Ingrediënten/werkwijze

De mispels gaan plukken als ze gaan vallen. De mispels eerst laten rotten, dan met warm water afwassen. Vooral de bovenkant. Aangezien ze niet allemaal tegelijk rot zijn, de afgewassen mispels in de diepvries doen. Als ze allemaal in de diepvries zitten kun je met wijnmaken beginnen.
Eerst ontdooien, stampen en onder warm water zetten. Als het water afgekoeld is dan sulfiteren en flink pecto-enzym toevoegen, aangezien mispels veel vaste massa hebben.
Na 24 uur de giststarter toevoegen. Ongeveer 4 dagen in een open vat laten pulpgisten. Regelmatig roeren (3 keer per dag of meer) zodat de hoed goed gemengd wordt. Je moet het natuurlijk wel afdekken met een doek, zodat er geen stof of fruitvliegjes bij kunnen komen.

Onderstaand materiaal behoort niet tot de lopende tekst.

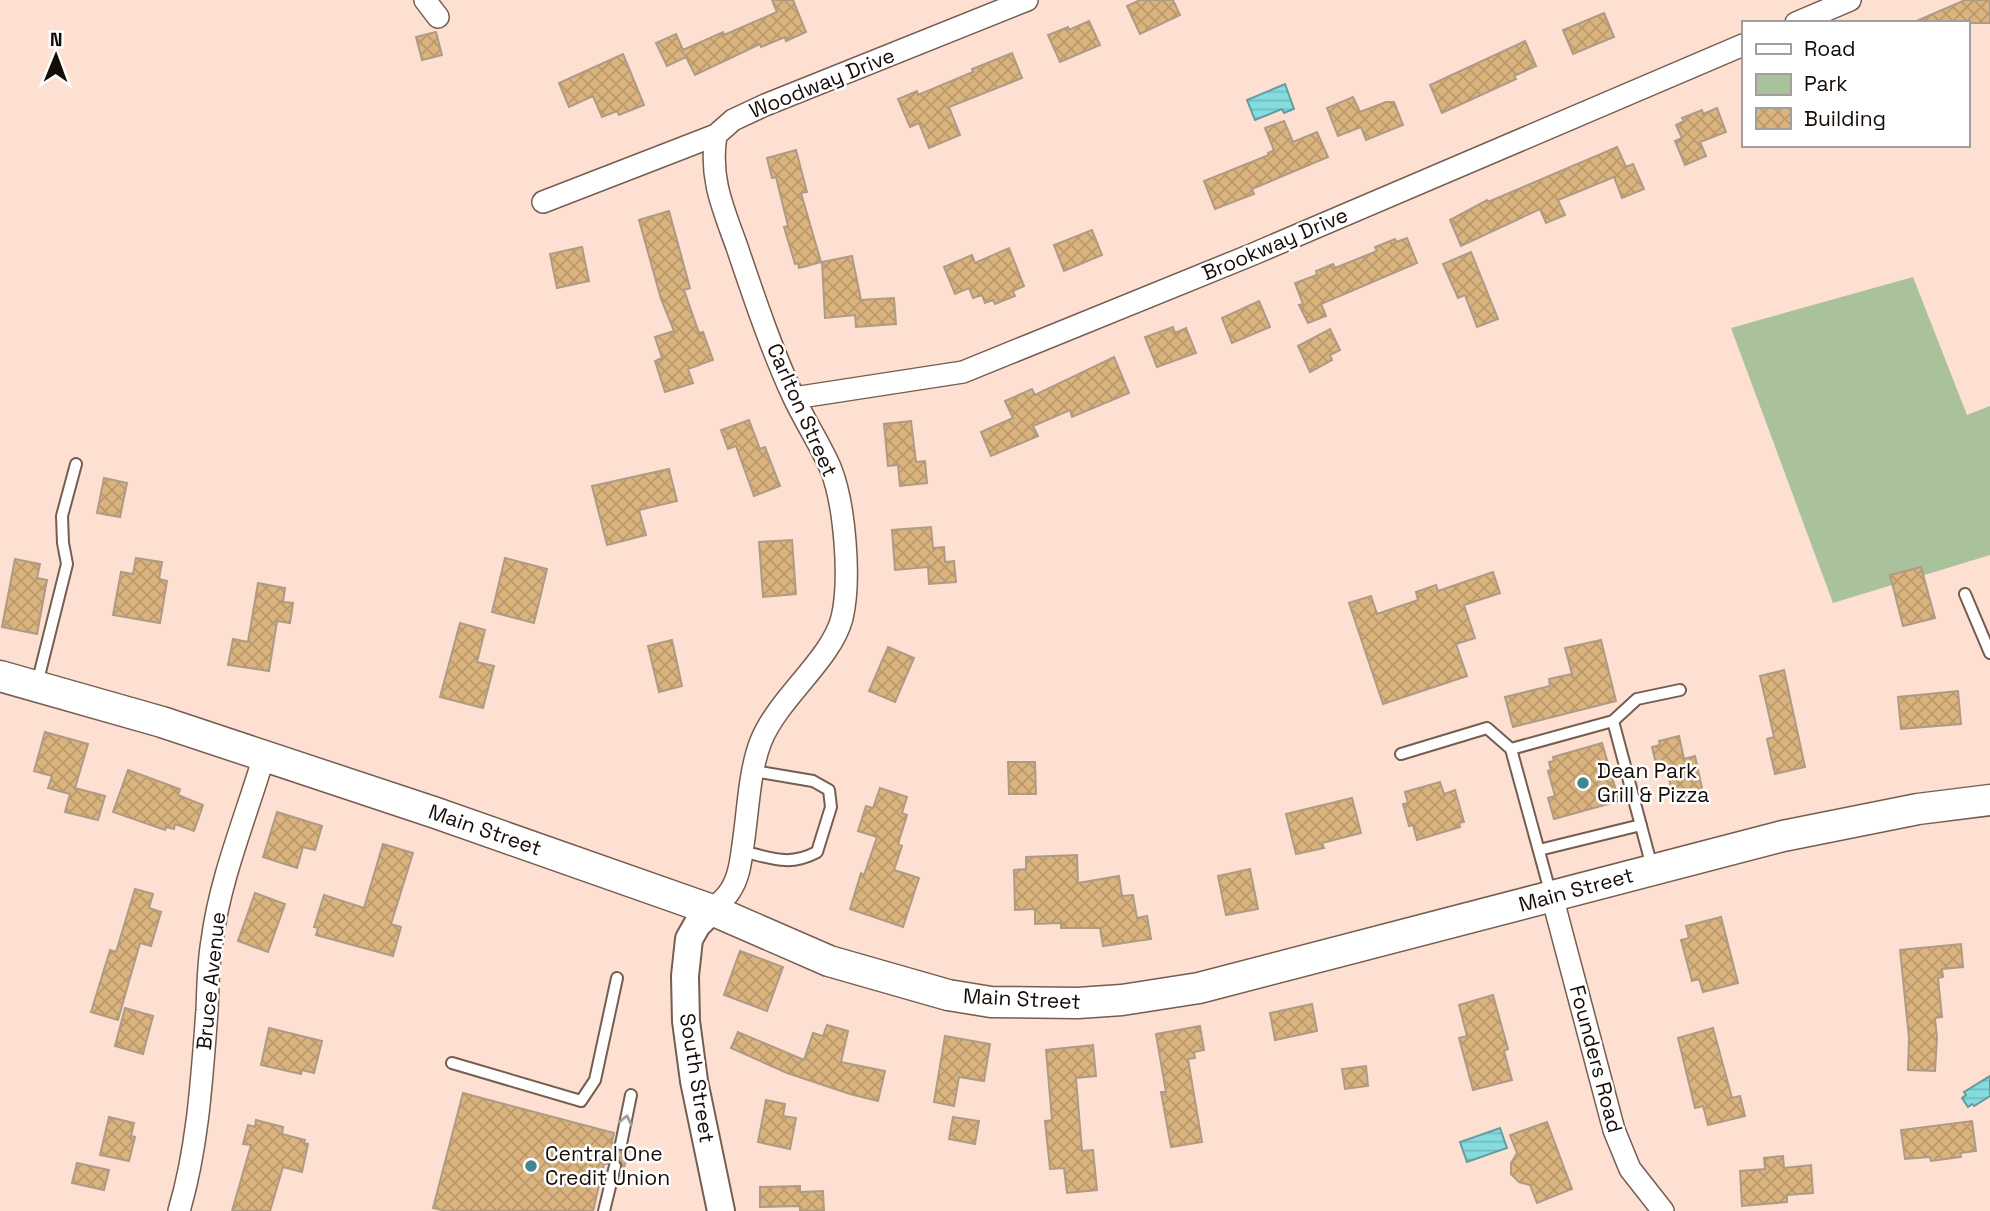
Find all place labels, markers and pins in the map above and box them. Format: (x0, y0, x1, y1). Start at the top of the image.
place label: Dean Park Grill & Pizza (1597, 757, 1709, 808)
marker: Dean Park Grill & Pizza (1575, 775, 1591, 791)
place label: Central One Credit Union (545, 1140, 670, 1191)
marker: Central One Credit Union (523, 1158, 539, 1174)

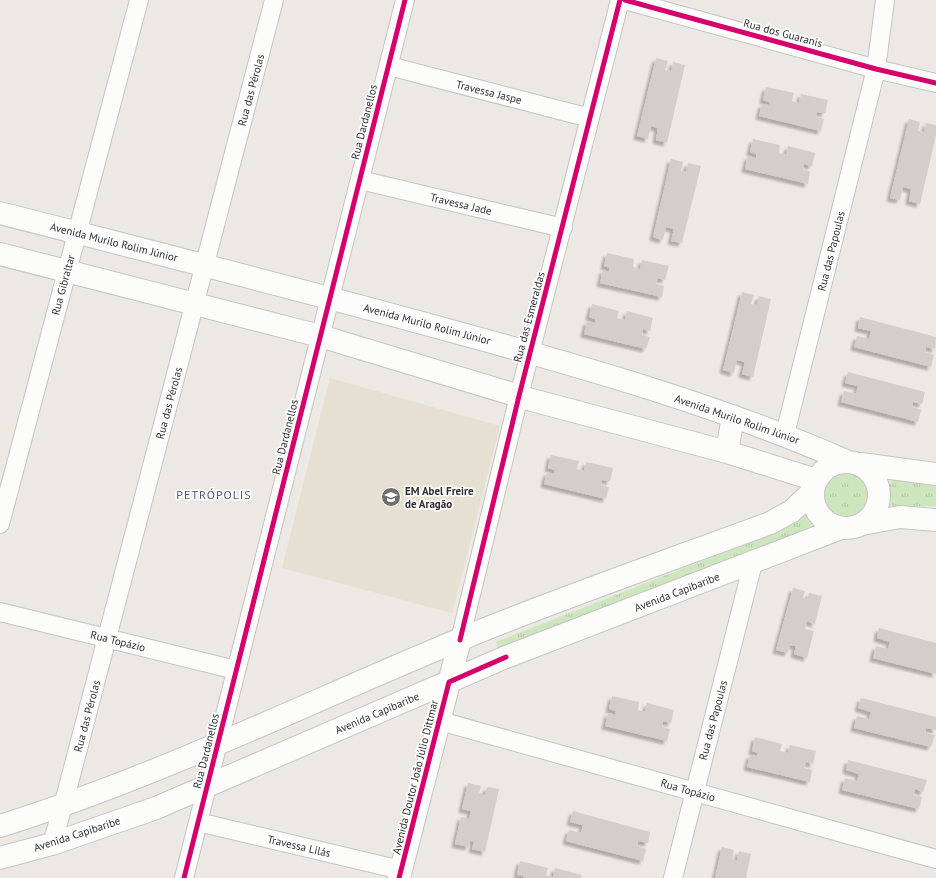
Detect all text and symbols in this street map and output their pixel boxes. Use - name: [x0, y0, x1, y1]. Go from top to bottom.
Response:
- street label: Rua dos Guaranis: [742, 16, 824, 50]
- street label: Rua das Pérolas: [235, 52, 267, 128]
- street label: Travessa Jaspe: [455, 77, 524, 107]
- street label: Rua Dardanellos: [348, 83, 380, 161]
- street label: Travessa Jade: [429, 190, 494, 218]
- street label: Rua das Papoulas: [814, 209, 848, 292]
- street label: Avenida Murilo Rolim Júnior: [49, 219, 180, 265]
- street label: Rua Gibraltar: [48, 253, 78, 317]
- street label: Rua das Esmeraldas: [510, 270, 548, 364]
- street label: Avenida Murilo Rolim Júnior: [362, 300, 492, 348]
- street label: Rua das Pérolas: [153, 365, 185, 441]
- street label: Avenida Murilo Rolim Júnior: [673, 391, 802, 447]
- street label: Rua Dardanellos: [269, 398, 301, 476]
- place label: EM Abel Freire de Aragão: [405, 484, 474, 511]
- school or university icon: EM Abel Freire de Aragão: [380, 486, 402, 508]
- district label: PETRÓPOLIS: [176, 487, 252, 502]
- street label: Avenida Capibaribe: [632, 569, 722, 615]
- street label: Rua Topázio: [89, 627, 147, 655]
- street label: Rua das Pérolas: [71, 678, 103, 754]
- street label: Rua das Papoulas: [696, 678, 730, 761]
- street label: Avenida Capibaribe: [333, 689, 422, 737]
- street label: Avenida Doutor João Júlio Dittmar: [389, 698, 441, 856]
- street label: Rua Dardanellos: [190, 712, 222, 790]
- street label: Rua Topázio: [659, 776, 717, 804]
- street label: Avenida Capibaribe: [32, 813, 122, 855]
- street label: Travessa Lilás: [266, 832, 332, 860]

Als het goed afgebroken is, flink uitpersen. Ik maak meestal van 1 kg mispels 1 liter wijn. Dus de benodigde hoeveelheid water toevoegen en de most in een te grote gistingsfles doen. Dichtheid en zuurgraad meten. De zuurgraad eventueel corrigeren door wijnsteenzuur toe te voegen.
De most rustig laten gisten bij een niet te hoge temperatuur. Bijvoorbeeld 15 tot 18°C. Dan verdampt er minder alcohol en verdwijnen er minder smaakstoffen.
De hoeveelheid suiker die toegevoegd moet worden berekenen. Voor een medium wijn heb ik de laatste keer 2 kg toegevoegd voor 10 liter wijn. De suiker in etappes toevoegen.
Als de wijn volledig uitgegist is overhevelen. Dit enkele keren herhalen om de twee maanden.
Mijn wijn is medium/zoet geworden. Sg 1.010 g/liter. 11% alcohol en 8 g/liter zuur.